WHAT IS NEEDED
Would you copy each line of the records that includes the word "lines"?

....................

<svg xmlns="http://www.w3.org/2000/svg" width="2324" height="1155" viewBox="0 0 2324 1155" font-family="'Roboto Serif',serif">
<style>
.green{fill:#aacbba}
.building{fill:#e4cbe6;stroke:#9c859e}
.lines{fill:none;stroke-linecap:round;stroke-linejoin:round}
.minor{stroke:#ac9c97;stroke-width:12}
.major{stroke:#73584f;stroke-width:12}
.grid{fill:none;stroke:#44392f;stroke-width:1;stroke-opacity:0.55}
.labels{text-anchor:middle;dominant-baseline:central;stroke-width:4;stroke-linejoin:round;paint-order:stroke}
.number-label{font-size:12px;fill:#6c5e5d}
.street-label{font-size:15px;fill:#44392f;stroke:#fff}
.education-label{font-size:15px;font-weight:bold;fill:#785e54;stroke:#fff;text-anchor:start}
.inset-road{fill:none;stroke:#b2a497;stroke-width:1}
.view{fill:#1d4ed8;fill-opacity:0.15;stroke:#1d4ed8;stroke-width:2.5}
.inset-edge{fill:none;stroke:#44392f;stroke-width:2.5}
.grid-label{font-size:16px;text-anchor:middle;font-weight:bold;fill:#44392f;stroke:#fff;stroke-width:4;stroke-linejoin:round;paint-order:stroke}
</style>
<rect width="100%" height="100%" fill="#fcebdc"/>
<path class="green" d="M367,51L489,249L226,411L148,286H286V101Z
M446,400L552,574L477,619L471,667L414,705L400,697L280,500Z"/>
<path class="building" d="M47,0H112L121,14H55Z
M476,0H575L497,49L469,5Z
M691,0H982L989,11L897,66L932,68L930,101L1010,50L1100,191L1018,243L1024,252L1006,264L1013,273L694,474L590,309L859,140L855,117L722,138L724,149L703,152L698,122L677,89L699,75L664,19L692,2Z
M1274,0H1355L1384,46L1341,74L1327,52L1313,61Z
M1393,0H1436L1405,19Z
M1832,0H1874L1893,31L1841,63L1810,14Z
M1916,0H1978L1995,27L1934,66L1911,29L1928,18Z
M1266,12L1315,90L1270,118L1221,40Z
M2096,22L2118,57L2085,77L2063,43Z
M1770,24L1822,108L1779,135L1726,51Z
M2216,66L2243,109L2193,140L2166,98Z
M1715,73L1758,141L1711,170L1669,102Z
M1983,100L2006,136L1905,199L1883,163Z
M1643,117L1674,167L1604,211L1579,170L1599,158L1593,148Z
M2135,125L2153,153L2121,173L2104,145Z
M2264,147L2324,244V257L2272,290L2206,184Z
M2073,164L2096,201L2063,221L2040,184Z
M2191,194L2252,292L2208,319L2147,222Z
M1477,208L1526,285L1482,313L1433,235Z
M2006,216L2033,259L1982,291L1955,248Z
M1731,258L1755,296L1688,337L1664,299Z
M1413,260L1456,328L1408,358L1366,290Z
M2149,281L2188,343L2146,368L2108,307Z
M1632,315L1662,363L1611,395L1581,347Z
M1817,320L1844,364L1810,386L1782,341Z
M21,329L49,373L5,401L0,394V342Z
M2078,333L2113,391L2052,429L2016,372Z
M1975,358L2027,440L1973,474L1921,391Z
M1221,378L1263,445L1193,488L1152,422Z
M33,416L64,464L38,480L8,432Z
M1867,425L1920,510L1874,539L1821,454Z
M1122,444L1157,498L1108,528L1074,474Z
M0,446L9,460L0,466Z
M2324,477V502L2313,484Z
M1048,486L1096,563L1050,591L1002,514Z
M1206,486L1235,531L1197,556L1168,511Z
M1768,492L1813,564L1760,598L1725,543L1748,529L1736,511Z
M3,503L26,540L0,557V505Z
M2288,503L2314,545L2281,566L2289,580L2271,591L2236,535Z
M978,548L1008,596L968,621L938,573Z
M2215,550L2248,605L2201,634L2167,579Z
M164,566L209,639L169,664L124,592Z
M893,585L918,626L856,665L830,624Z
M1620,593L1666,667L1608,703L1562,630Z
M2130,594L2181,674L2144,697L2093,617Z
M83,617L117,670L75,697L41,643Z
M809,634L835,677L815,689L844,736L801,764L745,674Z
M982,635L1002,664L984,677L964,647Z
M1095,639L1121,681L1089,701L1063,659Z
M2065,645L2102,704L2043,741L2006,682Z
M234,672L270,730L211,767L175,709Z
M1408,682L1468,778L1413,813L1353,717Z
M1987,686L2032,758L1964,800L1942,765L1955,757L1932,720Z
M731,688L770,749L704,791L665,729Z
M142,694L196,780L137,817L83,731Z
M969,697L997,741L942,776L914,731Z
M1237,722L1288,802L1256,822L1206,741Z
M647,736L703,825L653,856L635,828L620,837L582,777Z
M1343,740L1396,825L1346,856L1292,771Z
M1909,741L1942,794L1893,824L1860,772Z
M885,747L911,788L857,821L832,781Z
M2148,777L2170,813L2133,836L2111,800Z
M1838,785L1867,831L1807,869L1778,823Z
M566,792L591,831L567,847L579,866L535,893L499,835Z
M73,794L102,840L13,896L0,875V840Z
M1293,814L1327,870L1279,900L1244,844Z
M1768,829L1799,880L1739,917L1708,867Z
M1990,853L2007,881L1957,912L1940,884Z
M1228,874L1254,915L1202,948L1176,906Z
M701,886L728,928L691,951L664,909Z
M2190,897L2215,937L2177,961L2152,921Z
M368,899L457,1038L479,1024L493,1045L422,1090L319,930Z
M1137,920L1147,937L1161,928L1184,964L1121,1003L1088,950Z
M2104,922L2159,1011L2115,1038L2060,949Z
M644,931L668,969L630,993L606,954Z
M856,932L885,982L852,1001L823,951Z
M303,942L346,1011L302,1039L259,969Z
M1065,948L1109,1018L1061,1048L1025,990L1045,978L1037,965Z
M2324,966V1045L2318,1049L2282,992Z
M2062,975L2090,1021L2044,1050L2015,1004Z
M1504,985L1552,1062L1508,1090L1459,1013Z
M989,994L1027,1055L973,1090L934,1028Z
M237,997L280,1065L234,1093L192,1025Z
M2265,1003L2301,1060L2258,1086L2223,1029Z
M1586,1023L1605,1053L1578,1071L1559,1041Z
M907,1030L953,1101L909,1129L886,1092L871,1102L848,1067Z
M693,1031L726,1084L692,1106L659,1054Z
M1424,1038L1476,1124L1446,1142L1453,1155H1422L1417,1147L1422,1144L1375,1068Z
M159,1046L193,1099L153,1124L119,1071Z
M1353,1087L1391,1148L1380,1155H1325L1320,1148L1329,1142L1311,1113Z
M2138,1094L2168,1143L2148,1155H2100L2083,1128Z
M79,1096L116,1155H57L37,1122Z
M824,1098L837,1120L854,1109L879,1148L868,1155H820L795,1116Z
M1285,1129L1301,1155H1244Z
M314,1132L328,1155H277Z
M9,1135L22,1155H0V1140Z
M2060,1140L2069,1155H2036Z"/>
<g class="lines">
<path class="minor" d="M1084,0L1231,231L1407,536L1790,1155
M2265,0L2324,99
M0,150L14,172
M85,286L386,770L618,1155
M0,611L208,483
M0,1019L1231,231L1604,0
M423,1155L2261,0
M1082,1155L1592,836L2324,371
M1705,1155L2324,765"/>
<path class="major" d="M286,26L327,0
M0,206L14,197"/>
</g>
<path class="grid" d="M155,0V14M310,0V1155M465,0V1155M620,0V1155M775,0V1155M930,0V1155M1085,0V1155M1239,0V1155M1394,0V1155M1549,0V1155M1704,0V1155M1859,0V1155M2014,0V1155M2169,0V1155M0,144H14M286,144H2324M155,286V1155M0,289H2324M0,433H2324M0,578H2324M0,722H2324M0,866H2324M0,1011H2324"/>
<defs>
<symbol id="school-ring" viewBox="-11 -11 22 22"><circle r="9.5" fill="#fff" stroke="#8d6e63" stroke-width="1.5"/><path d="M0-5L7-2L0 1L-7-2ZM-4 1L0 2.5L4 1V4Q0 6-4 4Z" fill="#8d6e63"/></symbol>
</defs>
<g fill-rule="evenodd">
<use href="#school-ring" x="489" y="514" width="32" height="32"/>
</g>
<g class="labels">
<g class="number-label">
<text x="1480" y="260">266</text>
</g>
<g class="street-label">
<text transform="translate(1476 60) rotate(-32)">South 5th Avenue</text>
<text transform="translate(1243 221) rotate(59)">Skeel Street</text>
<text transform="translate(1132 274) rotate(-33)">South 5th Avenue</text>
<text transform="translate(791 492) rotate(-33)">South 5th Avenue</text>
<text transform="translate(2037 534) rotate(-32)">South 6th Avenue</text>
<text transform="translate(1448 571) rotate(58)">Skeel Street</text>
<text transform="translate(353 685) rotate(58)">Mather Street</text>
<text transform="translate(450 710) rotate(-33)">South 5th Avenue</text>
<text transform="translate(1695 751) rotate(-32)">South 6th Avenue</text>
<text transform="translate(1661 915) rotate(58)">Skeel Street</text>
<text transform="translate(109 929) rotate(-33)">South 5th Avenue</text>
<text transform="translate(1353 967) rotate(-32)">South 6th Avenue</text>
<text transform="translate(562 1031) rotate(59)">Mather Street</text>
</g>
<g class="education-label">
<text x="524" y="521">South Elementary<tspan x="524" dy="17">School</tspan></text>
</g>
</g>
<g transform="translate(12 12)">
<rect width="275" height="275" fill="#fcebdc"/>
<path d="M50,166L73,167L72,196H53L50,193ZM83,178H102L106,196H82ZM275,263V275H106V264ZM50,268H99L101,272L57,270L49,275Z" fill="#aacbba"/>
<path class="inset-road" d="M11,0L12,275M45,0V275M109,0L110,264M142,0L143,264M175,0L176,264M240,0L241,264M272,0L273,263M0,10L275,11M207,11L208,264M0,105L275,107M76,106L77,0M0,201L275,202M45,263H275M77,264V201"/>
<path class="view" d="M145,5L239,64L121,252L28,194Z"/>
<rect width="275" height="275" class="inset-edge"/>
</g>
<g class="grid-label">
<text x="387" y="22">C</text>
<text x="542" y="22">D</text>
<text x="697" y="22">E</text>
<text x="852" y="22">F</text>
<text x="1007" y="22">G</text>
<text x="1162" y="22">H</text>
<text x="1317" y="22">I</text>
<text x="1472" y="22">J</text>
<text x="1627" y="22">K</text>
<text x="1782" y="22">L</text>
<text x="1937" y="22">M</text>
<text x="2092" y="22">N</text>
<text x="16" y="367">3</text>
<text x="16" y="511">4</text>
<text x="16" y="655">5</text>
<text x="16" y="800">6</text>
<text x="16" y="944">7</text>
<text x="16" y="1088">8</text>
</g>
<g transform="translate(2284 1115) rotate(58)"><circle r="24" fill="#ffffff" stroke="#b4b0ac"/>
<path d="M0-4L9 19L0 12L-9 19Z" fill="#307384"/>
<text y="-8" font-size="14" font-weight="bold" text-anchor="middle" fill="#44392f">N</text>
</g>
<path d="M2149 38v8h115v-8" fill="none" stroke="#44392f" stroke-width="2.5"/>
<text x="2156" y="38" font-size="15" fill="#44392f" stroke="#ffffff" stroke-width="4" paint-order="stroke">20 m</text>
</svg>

....................

RESPONSE AREA
.lines{fill:none;stroke-linecap:round;stroke-linejoin:round}
<g class="lines">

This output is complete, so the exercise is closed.